──────── Passage given
1

I have a Unicode string and I need to know the number of bytes it uses.

In general, I know that wcslen(s) * 2 will work. But my understanding is that this is not reliable when working with Unicode.

Is there a reliable and performant way to get the number of bytes used by a Unicode string?

πάντα ῥεῖ
  • 1
  • 13
  • 116
  • 190
Jonathan Wood
  • 65,341
  • 71
  • 269
  • 466
  • Comments are not for extended discussion; this conversation has been [moved to chat](https://chat.stackoverflow.com/rooms/232150/discussion-on-question-by-jonathan-wood-getting-the-number-of-bytes-in-a-unicode). – Machavity May 09 '21 at 20:51

1 Answers1

2

wcslen counts the number of wchar_t entities, until it finds a NUL character. It doesn't interpret the data in any way.

(wcslen(s) + 1) * sizeof(wchar_t) will always, reliably calculate the number of bytes required to store the string s.
────────────────
──────── Provided information
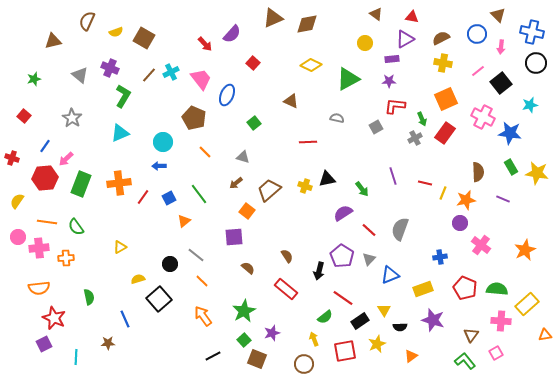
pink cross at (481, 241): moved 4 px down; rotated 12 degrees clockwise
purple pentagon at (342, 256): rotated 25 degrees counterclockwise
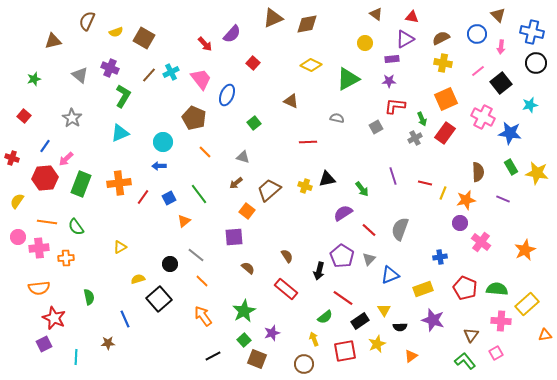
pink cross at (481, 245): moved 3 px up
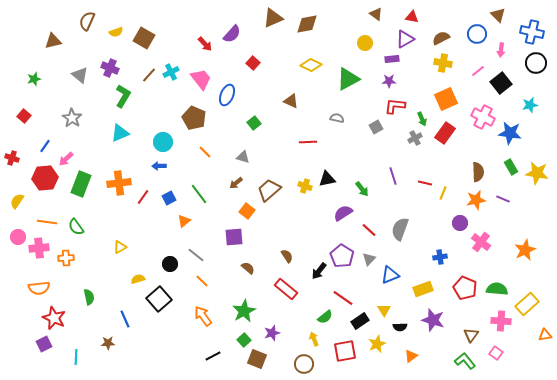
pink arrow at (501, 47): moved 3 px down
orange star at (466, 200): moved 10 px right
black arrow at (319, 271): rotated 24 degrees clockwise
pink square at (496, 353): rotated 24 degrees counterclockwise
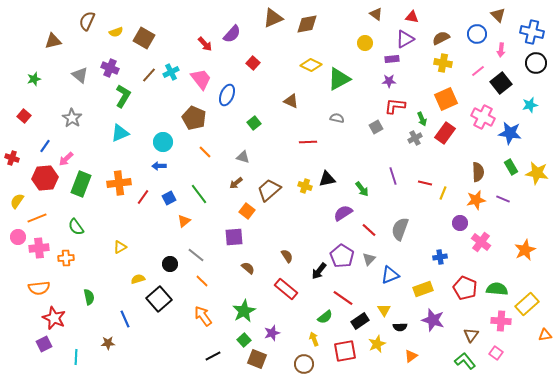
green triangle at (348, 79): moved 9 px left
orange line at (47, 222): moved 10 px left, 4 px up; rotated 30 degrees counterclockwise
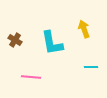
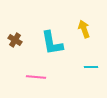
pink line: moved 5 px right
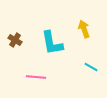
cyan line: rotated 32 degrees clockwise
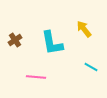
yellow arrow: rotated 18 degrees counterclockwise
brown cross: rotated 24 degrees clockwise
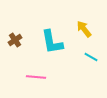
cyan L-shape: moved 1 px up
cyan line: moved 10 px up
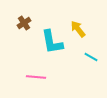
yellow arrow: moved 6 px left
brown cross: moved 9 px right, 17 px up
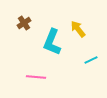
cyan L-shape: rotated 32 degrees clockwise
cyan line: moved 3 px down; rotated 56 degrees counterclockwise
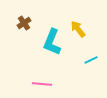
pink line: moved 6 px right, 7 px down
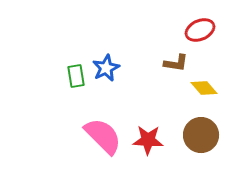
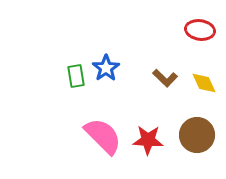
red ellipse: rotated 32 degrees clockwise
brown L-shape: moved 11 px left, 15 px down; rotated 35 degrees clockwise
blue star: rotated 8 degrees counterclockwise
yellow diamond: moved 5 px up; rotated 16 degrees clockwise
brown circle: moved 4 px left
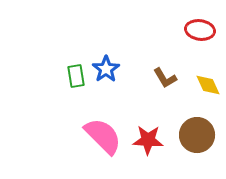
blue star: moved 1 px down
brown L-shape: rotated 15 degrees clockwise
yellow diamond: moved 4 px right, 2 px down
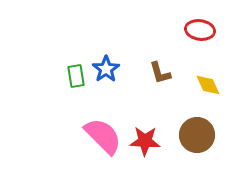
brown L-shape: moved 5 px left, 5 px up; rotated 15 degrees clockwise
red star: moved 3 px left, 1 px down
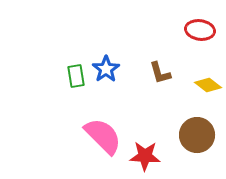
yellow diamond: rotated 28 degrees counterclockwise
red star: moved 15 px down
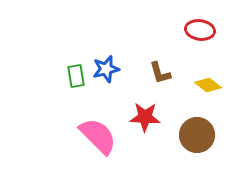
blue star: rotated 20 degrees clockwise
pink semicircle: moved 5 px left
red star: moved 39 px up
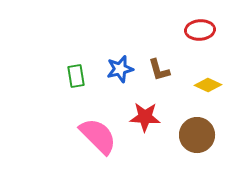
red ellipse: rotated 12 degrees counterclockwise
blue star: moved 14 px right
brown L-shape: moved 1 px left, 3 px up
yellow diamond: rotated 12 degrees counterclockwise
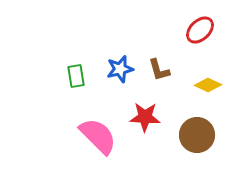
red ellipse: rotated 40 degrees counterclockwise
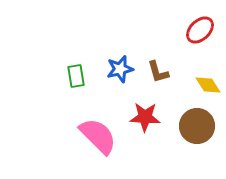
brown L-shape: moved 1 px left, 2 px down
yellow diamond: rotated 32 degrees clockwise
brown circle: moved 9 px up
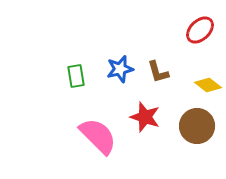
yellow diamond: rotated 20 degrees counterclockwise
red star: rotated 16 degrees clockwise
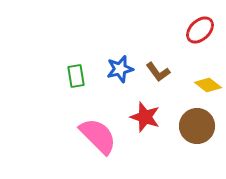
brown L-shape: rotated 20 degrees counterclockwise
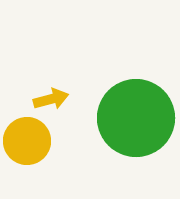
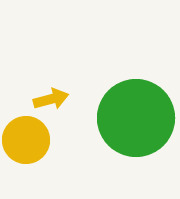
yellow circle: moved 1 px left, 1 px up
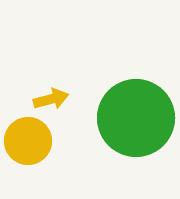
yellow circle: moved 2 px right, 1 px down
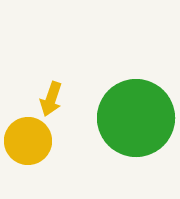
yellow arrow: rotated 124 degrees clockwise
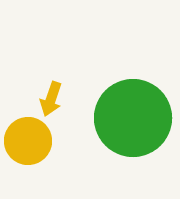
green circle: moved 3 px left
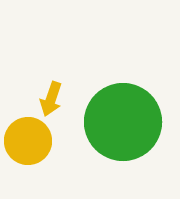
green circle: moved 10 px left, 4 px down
────────────────
──────── Provided information
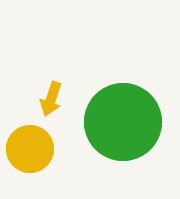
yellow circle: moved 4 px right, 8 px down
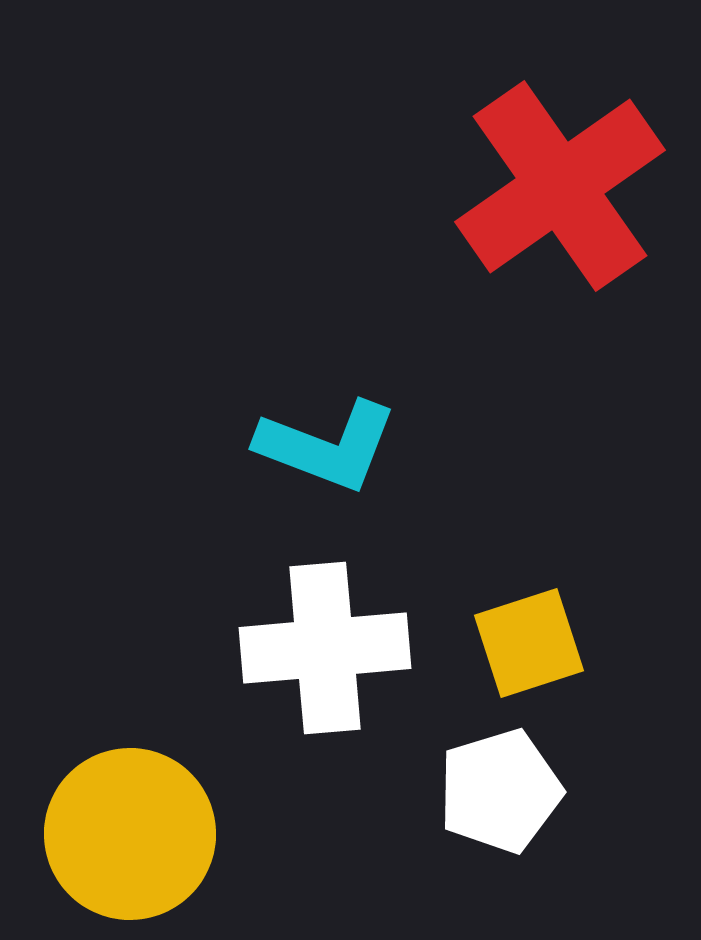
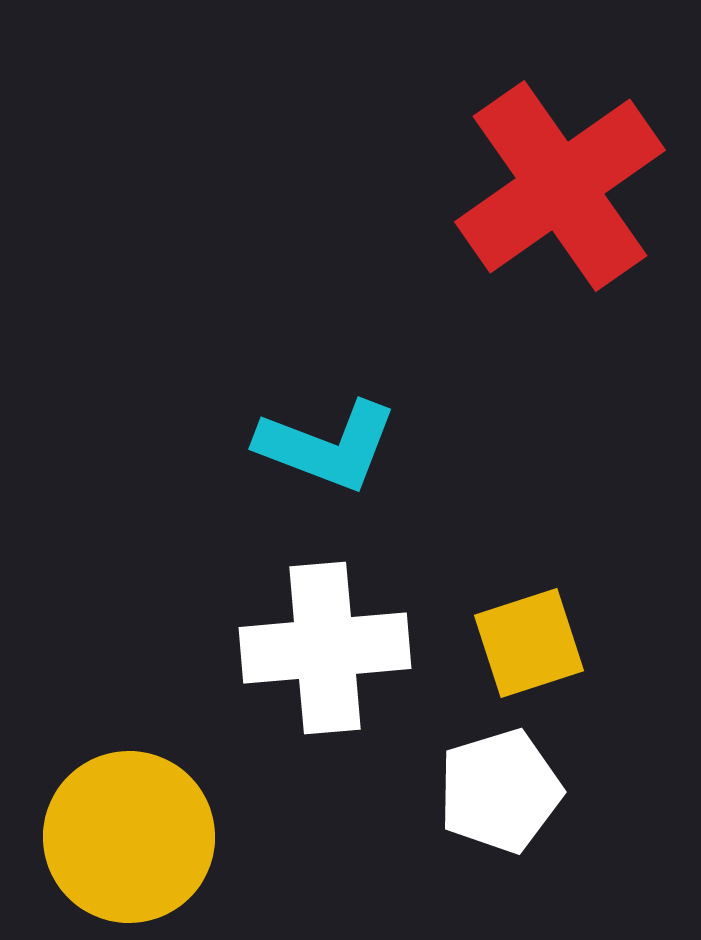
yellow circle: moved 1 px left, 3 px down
────────────────
Task 1: Using the thread on counting bytes in a Unicode string, decide whether each statement agrees with it, answering yes or no and quoting the words that settle it. (a) The asker believes wcslen(s) * 2 is reliable for Unicode. (b) The answer says wcslen counts until it finds a NUL character. (c) The answer says wcslen interprets the data.
Task 2: Print the lines of the listing between the line holding "cyan L-shape: rotated 32 degrees clockwise" and the line holding "pink line: moved 6 px right, 7 px down", inclusive. Omit the picture markers.

Written solution 1:
(a) No: "But my understanding is that this is not reliable when working with Unicode."
(b) Yes: "wcslen counts the number of wchar_t entities, until it finds a NUL character."
(c) No: "It doesn't interpret the data in any way."

Written solution 2:
cyan L-shape: rotated 32 degrees clockwise
cyan line: moved 3 px down; rotated 56 degrees counterclockwise
pink line: moved 6 px right, 7 px down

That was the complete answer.